If that one juror finds something harmful to your case, they will bring it up in deliberations and impact the rest of the jurors. 

Jurors will research you, your firm, your experts, your client, and even medical terms or other issues related to your case.  They will go on facebook, myspace, google, twitter, etc.  They will research arguments in your case – whether a 5mph collision can cause brain damage.  Whether brain damage can occur  without a concussion.  Whether there really is a policy that doctors have to do a differential diagnosis and rule out the most dangerous possibility first.  Guaranteed, they will find articles and websites that dispute your claims and because the juror found them online, they think the sources are neutral and therefore more trustworthy than your experts.

What they find on their own online will trump your evidence. 

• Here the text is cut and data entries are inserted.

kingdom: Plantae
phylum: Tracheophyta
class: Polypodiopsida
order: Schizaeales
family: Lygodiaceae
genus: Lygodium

So what do you do about it?  You need to know what is out there.  You cannot undermine what you do not know.   Either hire someone skilled at internet research or find someone in your office who is young and can dig deep on search engines.  That person needs to set aside multiple hours to research every aspect of your case and every person involved.  You need to know what is out there so that you can mention it during trial.  Know what arguments there are against you and have your experts explain the faults in those arguments so that when jurors come across it, they know why not to believe it.  These days, you can lose a case because of jurors doing due diligence to research on their own.  Your loss may have nothing to do with what goes on in the courtroom.  Recognize this danger and devote time and effort to online research – even before accepting a case.  The costs of avoiding it may be high.